Totally heavy handed.  I had zero sympathy for the ghost.  I kept hoping there would be an actual STORY here, you know, character change?  Like maybe our ghost learns that she's not the center of the universe?  That "rich western folk" didn't kill her?  That the cycle of life and death goes on and that disasters are just as natural as times of plenty?

But alas, instead we got 20 minutes of "unless you're a superhero with magic powers that lets you rescue drowning victims from half a world away, you deserve to die."
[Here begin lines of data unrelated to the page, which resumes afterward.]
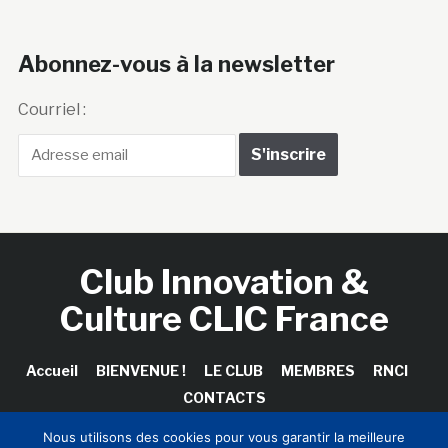
Abonnez-vous à la newsletter
Courriel :
Club Innovation &
Culture CLIC France
Accueil
BIENVENUE !
LE CLUB
MEMBRES
RNCI
CONTACTS
Nous utilisons des cookies pour vous garantir la meilleure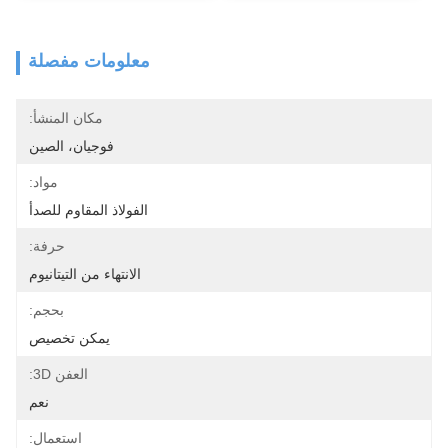
معلومات مفصلة
مكان المنشأ:
فوجيان، الصين
مواد:
الفولاذ المقاوم للصدأ
حرفة:
الانتهاء من التيتانيوم
بحجم:
يمكن تخصيص
العفن 3D:
نعم
استعمال:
I don't want to detract from Ben's thread, but I'll suggest that there's more happening in this story than the last sentence in the quote above. It's been a while since I listened to it, but IIRC, the ghost mother in the story is problmematic as a protagonist, and there's intentionality behind that, which makes her actions less-than righteous, and therefore something other than a manifestation of liberal white guilt.

Again, you're free to disagree, and we welcome that. I'm just asking you to be mindful of other people's opinions :)
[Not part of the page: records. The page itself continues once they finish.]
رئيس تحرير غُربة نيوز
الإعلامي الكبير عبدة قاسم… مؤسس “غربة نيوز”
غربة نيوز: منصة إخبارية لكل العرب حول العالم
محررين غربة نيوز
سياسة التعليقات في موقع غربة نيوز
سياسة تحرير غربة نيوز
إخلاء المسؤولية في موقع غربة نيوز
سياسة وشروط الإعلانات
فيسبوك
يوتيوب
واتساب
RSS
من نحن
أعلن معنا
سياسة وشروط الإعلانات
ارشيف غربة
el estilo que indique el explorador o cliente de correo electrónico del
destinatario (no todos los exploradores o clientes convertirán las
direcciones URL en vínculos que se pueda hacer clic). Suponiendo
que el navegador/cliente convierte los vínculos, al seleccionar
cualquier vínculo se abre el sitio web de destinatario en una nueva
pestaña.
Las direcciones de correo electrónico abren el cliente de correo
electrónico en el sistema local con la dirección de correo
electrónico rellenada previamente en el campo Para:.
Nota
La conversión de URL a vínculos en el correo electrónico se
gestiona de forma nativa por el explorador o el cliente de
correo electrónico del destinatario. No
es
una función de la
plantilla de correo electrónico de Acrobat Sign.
ETA: Ben beat me to posting, and said a lot of it better than I could.


Millenium_King

  • Lochage
  • *****
  • Posts: 385
    • Ankor Sabat
Reply #24 on: June 09, 2010, 08:03:32 PM
Accepting such things with dispassionate stoicism is for apathetic observers -- and maybe enlightened Buddhists or whatnot.  Ninjas maybe.  Evil priests.

Hmmm...  I think I might actually be one of those things...
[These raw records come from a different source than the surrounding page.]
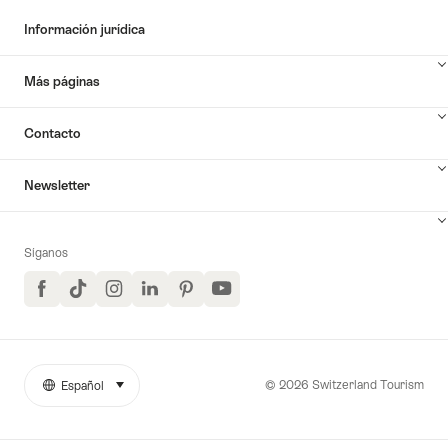
Información jurídica
Más páginas
Contacto
Newsletter
Síganos
Facebook
TikTok
Instagram
LinkedIn
Pinterest
YouTube
© 2026 Switzerland Tourism
Español
seleccionar (haga clic para ver)
More
Idioma
links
It was no one's fault, this is true.  But you have a very unusual take on the meaning of the word "tragic", here -- one which I daresay you'd have to do some careful cherry-picking to find a dictionary entry to support.

I agree with you.  I do have a different take on that word, and my world-view is certainly not for all.  I do not want to continue beating a philosophical dead horse, but Nature is truly awful in her tragic majesty.  We're all here until her next movement obliterates us.  In a sense, everything is horribly temporary and tragic - but that transitory nature also makes it beautiful.  The protagonist's death is sad to us, perhaps, but I simply do not think we should strive so very hard to find so much tragedy in death.  We find no tragedy in a sunset, after all.

Okay, enough of my philisophical mumbo-jumbo.  I wouldn't let it get to you, I'm mostly full of sh*t anyway haha.

I think I see what you're trying to say overall, and it's admirably philosophical --

Why thank you.

...just not really germane to a criticism of this particular episode as far as I can tell.  Just to be clear on that.

Well, my pseudo-philosophical ramblings, perhaps not.  But I want to revisit something you said earlier:  it is true that the child provides a counter-point to the mother (I still found the tormented woman to be a charicature).  But my main point is this: this story borders on plotless.  Without the allegory, without the message, it is nothing.  I think you and I may part philosophical company here (and elsewhere too, I imagine) but I prefer the message to take a distant, back-seat to the plot.  I think that, without the message, this story fails.  That's my primary criticism of it.

Okay, I'm going back to reading submissions now.

Oh...?  Close to anyone in particular...?

Thanks again, Ben, for indulging a lunatic like me.